Now that my car was able to successfully reach a goal rapidly, I needed to imlement my rapid turn. To do so, I adopted Lab 6's ROT_CTRL framework to quickly drift the car. Pulling the DMP yaw as my observer with a LPF (see Lab 6) and integral windup protector, I used the following as my implementation:
case DRIFT{
//... Variable Declarations
while (central.connected() && (millis() - start_time) < (unsigned long)max_samples && time_count < max_samples)
{
//... Go straight code
else
{
float adjusted_yaw = LPF_yaw_tracker[time_count] - yaw_offset;
adjusted_yaw = atan2(sin(adjusted_yaw * PI / 180.0), cos(adjusted_yaw * PI / 180.0)) * 180.0 / PI;
POS_error = adjusted_yaw - yaw_goal;
POS_P = Kp * POS_error;
if (abs(PWM) < 255)
{
POS_I_INT += POS_error * POS_dt;
}
POS_I = Ki * POS_I_INT;
POS_D = Kd * (POS_error - prev_error) / POS_dt;
PWM = POS_P + POS_I + POS_D;
PWM = constrain(PWM, -255, 255);
if (abs(POS_error) < 10)
{
PWM = 0;
POS_I_INT = 0;
analogWrite(LEFT_1, 0);
analogWrite(LEFT_2, 0);
analogWrite(RIGHT_1, 0);
analogWrite(RIGHT_2, 0);
delay(5);
prev_error = 0.0;
time_count++;
break;
}
if (updatePWM)
{
if (PWM > 0)
{
if (abs(POS_error) > 120 && PWM < 130) PWM = 130;
analogWrite(LEFT_1, PWM);
analogWrite(RIGHT_2, PWM);
analogWrite(LEFT_2, 0);
analogWrite(RIGHT_1, 0);
}
else if (PWM < 0)
{
if (abs(POS_error) > 120 && PWM > -130) PWM = -130;
analogWrite(LEFT_2, abs(PWM));
analogWrite(RIGHT_1, abs(PWM));
analogWrite(LEFT_1, 0);
analogWrite(RIGHT_2, 0);
}
else
{
analogWrite(LEFT_1, 0);
analogWrite(LEFT_2, 0);
analogWrite(RIGHT_1, 0);
analogWrite(RIGHT_2, 0);
}
}
pwm_tracker[time_count] = PWM;
prev_error = POS_error;
}
}
break;
}
Now with the basic framework established, I moved to tuning.

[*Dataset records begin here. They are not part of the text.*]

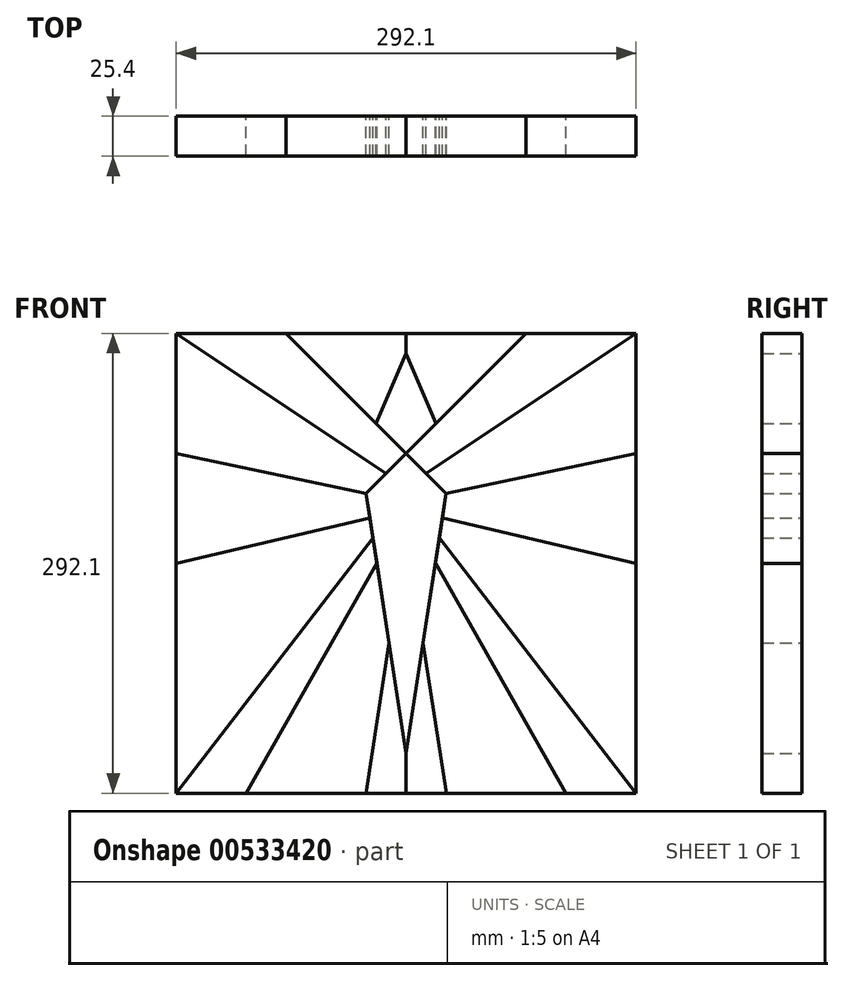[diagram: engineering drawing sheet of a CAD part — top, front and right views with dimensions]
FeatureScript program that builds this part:
annotation { "Feature Type Name" : "Feature", "Feature Type Description" : "" }
export const myFeature = defineFeature(function(context is Context, id is Id, definition is map)
    precondition{}
    {
        {
            var Q0;
            Q0=qCreatedBy(makeId("Front.planeOp"),FACE);
            var sketch = newSketch(context, id + "F0", { "sketchPlane" : qUnion([Q0])});
            skLineSegment(sketch, "E0.bottom", {"start": v(-146.05, 146.05) * mm, "end": v(146.05, 146.05) * mm});
            skLineSegment(sketch, "E0.top", {"start": v(-146.05, -146.05) * mm, "end": v(146.05, -146.05) * mm});
            skLineSegment(sketch, "E0.left", {"start": v(-146.05, 146.05) * mm, "end": v(-146.05, -146.05) * mm});
            skLineSegment(sketch, "E0.right", {"start": v(146.05, 146.05) * mm, "end": v(146.05, -146.05) * mm});
            skPoint(sketch, "E0.middle", {"position": v(0, 0) * mm});
            skLineSegment(sketch, "E1", {"start": v(0, 146.05) * mm, "end": v(0, -146.05) * mm, "construction": true});
            skLineSegment(sketch, "E2", {"start": v(-146.05, 0) * mm, "end": v(146.05, 0) * mm, "construction": true});
            skLineSegment(sketch, "E3", {"start": v(0, 133.35) * mm, "end": v(-19.05, 88.9) * mm});
            skLineSegment(sketch, "E4", {"start": v(-19.05, 88.9) * mm, "end": v(0, 69.85) * mm});
            skLineSegment(sketch, "E5", {"start": v(0, 69.85) * mm, "end": v(19.05, 88.9) * mm});
            skLineSegment(sketch, "E6", {"start": v(19.05, 88.9) * mm, "end": v(0, 133.35) * mm});
            skLineSegment(sketch, "E7", {"start": v(0, 69.85) * mm, "end": v(-25.4, 44.45) * mm});
            skLineSegment(sketch, "E8", {"start": v(0, 69.85) * mm, "end": v(25.4, 44.45) * mm});
            skLineSegment(sketch, "E9", {"start": v(25.4, 44.45) * mm, "end": v(0, -120.65) * mm});
            skLineSegment(sketch, "E10", {"start": v(0, -120.65) * mm, "end": v(-25.4, 44.45) * mm});
            skLineSegment(sketch, "E11", {"start": v(-19.05, 88.9) * mm, "end": v(-76.2, 146.05) * mm});
            skLineSegment(sketch, "E12", {"start": v(19.05, 88.9) * mm, "end": v(76.2, 146.05) * mm});
            skLineSegment(sketch, "E13", {"start": v(12.7, 57.15) * mm, "end": v(146.05, 146.05) * mm});
            skLineSegment(sketch, "E14", {"start": v(-12.7, 57.15) * mm, "end": v(-146.05, 146.05) * mm});
            skLineSegment(sketch, "E15", {"start": v(25.4, 44.45) * mm, "end": v(146.05, 69.85) * mm});
            skLineSegment(sketch, "E16", {"start": v(-25.4, 44.45) * mm, "end": v(-146.05, 69.85) * mm});
            skLineSegment(sketch, "E17", {"start": v(22.99, 28.76) * mm, "end": v(146.05, 0) * mm});
            skLineSegment(sketch, "E18", {"start": v(-22.99, 28.76) * mm, "end": v(-146.05, 0) * mm});
            skLineSegment(sketch, "E19", {"start": v(18.61, 0.33) * mm, "end": v(101.6, -146.05) * mm});
            skLineSegment(sketch, "E20", {"start": v(-18.61, 0.33) * mm, "end": v(-101.6, -146.05) * mm});
            skLineSegment(sketch, "E21", {"start": v(-10.8, -50.47) * mm, "end": v(-25.5, -146.05) * mm});
            skLineSegment(sketch, "E22", {"start": v(10.8, -50.47) * mm, "end": v(25.5, -146.05) * mm});
            skLineSegment(sketch, "E23", {"start": v(146.05, -146.05) * mm, "end": v(21.05, 16.2) * mm});
            skLineSegment(sketch, "E24", {"start": v(-146.05, -146.05) * mm, "end": v(-21.05, 16.2) * mm});
            skLineSegment(sketch, "E25", {"start": v(0, 133.35) * mm, "end": v(0, 146.05) * mm});
            skLineSegment(sketch, "E26", {"start": v(0, -120.65) * mm, "end": v(0, -146.05) * mm});
            skSolve(sketch);
        }
        {
            var Q0;
            {var subQ0=sQuery(id+"F0.wireOp",EDGE,"E14");Q0=makeQuery(id+"F0.imprint","IMPRINT",FACE,{"disambiguationData":[TD([[makeQuery(id+"F0.imprint","IMPRINT",EDGE,{"derivedFrom":subQ0}),1.0]])]});}
            var Q1;
            Q1=makeQuery(id+"F0.imprint","IMPRINT",FACE,{"disambiguationData":[TD([[makeQuery(id+"F0.imprint","IMPRINT",EDGE,{"derivedFrom":sQuery(id+"F0.wireOp",EDGE,"E3")}),-1.0]])]});
            var Q2;
            {var subQ2=sQuery(id+"F0.wireOp",EDGE,"E5");Q2=makeQuery(id+"F0.imprint","IMPRINT",FACE,{"disambiguationData":[TD([[makeQuery(id+"F0.imprint","IMPRINT",EDGE,{"derivedFrom":subQ2}),-1.0]])]});}
            var Q3;
            {var subQ0=sQuery(id+"F0.wireOp",EDGE,"E15");Q3=makeQuery(id+"F0.imprint","IMPRINT",FACE,{"disambiguationData":[TD([[makeQuery(id+"F0.imprint","IMPRINT",EDGE,{"derivedFrom":subQ0}),-1.0]])]});}
            var Q4;
            {var subQ2=sQuery(id+"F0.wireOp",EDGE,"E19");Q4=makeQuery(id+"F0.imprint","IMPRINT",FACE,{"disambiguationData":[TD([[makeQuery(id+"F0.imprint","IMPRINT",EDGE,{"derivedFrom":subQ2}),1.0]])]});}
            var Q5;
            {var subQ0=sQuery(id+"F0.wireOp",EDGE,"E22");Q5=makeQuery(id+"F0.imprint","IMPRINT",FACE,{"disambiguationData":[TD([[makeQuery(id+"F0.imprint","IMPRINT",EDGE,{"derivedFrom":subQ0}),-1.0]])]});}
            var Q6;
            {var subQ0=sQuery(id+"F0.wireOp",EDGE,"E20");Q6=makeQuery(id+"F0.imprint","IMPRINT",FACE,{"disambiguationData":[TD([[makeQuery(id+"F0.imprint","IMPRINT",EDGE,{"derivedFrom":subQ0}),1.0]])]});}
            var Q7;
            {var subQ2=sQuery(id+"F0.wireOp",EDGE,"E18");Q7=makeQuery(id+"F0.imprint","IMPRINT",FACE,{"disambiguationData":[TD([[makeQuery(id+"F0.imprint","IMPRINT",EDGE,{"derivedFrom":subQ2}),1.0]])]});}
            extrude(context, id + "F1", {"entities" : qUnion([Q0, Q1, Q2, Q3, Q4, Q5, Q6, Q7]), "depth" : 25.4 * mm, "offsetDistance" : 25.4 * mm});
        }
        {
            var Q0;
            {var subQ0=sQuery(id+"F0.wireOp",EDGE,"E16");Q0=makeQuery(id+"F0.imprint","IMPRINT",FACE,{"disambiguationData":[TD([[makeQuery(id+"F0.imprint","IMPRINT",EDGE,{"derivedFrom":subQ0}),1.0]])]});}
            var Q1;
            {var subQ1=sQuery(id+"F0.wireOp",EDGE,"E4");Q1=makeQuery(id+"F0.imprint","IMPRINT",FACE,{"disambiguationData":[TD([[makeQuery(id+"F0.imprint","IMPRINT",EDGE,{"derivedFrom":subQ1}),-1.0]])]});}
            var Q2;
            Q2=makeQuery(id+"F0.imprint","IMPRINT",FACE,{"disambiguationData":[TD([[makeQuery(id+"F0.imprint","IMPRINT",EDGE,{"derivedFrom":sQuery(id+"F0.wireOp",EDGE,"E6")}),-1.0]])]});
            var Q3;
            {var subQ0=sQuery(id+"F0.wireOp",EDGE,"E13");Q3=makeQuery(id+"F0.imprint","IMPRINT",FACE,{"disambiguationData":[TD([[makeQuery(id+"F0.imprint","IMPRINT",EDGE,{"derivedFrom":subQ0}),-1.0]])]});}
            var Q4;
            {var subQ2=sQuery(id+"F0.wireOp",EDGE,"E17");Q4=makeQuery(id+"F0.imprint","IMPRINT",FACE,{"disambiguationData":[TD([[makeQuery(id+"F0.imprint","IMPRINT",EDGE,{"derivedFrom":subQ2}),-1.0]])]});}
            var Q5;
            {var subQ0=sQuery(id+"F0.wireOp",EDGE,"E19");Q5=makeQuery(id+"F0.imprint","IMPRINT",FACE,{"disambiguationData":[TD([[makeQuery(id+"F0.imprint","IMPRINT",EDGE,{"derivedFrom":subQ0}),-1.0]])]});}
            var Q6;
            {var subQ0=sQuery(id+"F0.wireOp",EDGE,"E21");Q6=makeQuery(id+"F0.imprint","IMPRINT",FACE,{"disambiguationData":[TD([[makeQuery(id+"F0.imprint","IMPRINT",EDGE,{"derivedFrom":subQ0}),1.0]])]});}
            var Q7;
            {var subQ2=sQuery(id+"F0.wireOp",EDGE,"E20");Q7=makeQuery(id+"F0.imprint","IMPRINT",FACE,{"disambiguationData":[TD([[makeQuery(id+"F0.imprint","IMPRINT",EDGE,{"derivedFrom":subQ2}),-1.0]])]});}
            extrude(context, id + "F2", {"entities" : qUnion([Q0, Q1, Q2, Q3, Q4, Q5, Q6, Q7]), "depth" : 25.4 * mm, "offsetDistance" : 25.4 * mm});
        }
        {
            var Q0;
            Q0=makeQuery(id+"F0.imprint","IMPRINT",FACE,{"disambiguationData":[TD([[makeQuery(id+"F0.imprint","IMPRINT",EDGE,{"derivedFrom":sQuery(id+"F0.wireOp",EDGE,"E3")}),1.0]])]});
            var Q1;
            {var subQ1=sQuery(id+"F0.wireOp",EDGE,"E9");var subQ7=makeQuery(id+"F0.imprint","INTERSECT",VERTEX,{"derivedFrom":[subQ1,sQuery(id+"F0.wireOp",EDGE,"E17")]});Q1=makeQuery(id+"F0.imprint","IMPRINT",FACE,{"disambiguationData":[TD([[makeQuery(id+"F0.imprint","IMPRINT",EDGE,{"disambiguationData":[TD([[subQ7,-1.0]])],"derivedFrom":subQ1}),-1.0]])]});}
            extrude(context, id + "F3", {"entities" : qUnion([Q0, Q1]), "depth" : 25.4 * mm, "offsetDistance" : 25.4 * mm});
        }
    });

This took more time and I expected, due to two main errors.
The first being the PI wrapping for the goal, because my Lab 6 code had a settling goal of 0 my original code led to huge PWM spikes when my code wrapped around PI as I didn’t originally account for this and led to weird spinning behaviors.
The second issue was that my original code had a base PWM of 130 as this was the deadband to overcome friction from a stop. This worked then, but because my robot was already had some momentum keeping this led to huge overshoot that would kick my robot “around” pi and lead to the aforementioned problem. Shown below is the issue exemplified through the video and PWM/Yaw sawtooth data:

To fix this, as shown above I correctly wrapped my goal using atan(), implemented a staggered PWM deadband while it was settling, as well as heavily tuned my PID in order to prevent serious overshoot while keeping the movement zippy (P=3.15, I=0.01, D=1.0 where initial speed = 0.73u). After much time tuning, I finally had some decent results that were able to rapidly approach, turn/drift, then kick back!
Run 1:

Run 2:

Run 3:

While this took much work, I was very happy with how zippy this was overall and how well it could settle towards a flipped goal :]
None, thanks for letting us off the hook!
While filming, I accidentally recorded a double drift (with some decently funny commentary so please turn on sound). Hope this is as cool/funny as my lab mates and I thought it was!

In this lab I learned how to pull everything together to create a cool drift stunt for my robot. While both difficult and intense to get it in a tuned complete state, it was very rewarding to finally get it working and see my robot execute its task so quickly. I look forward to doing more cool tasks in the future!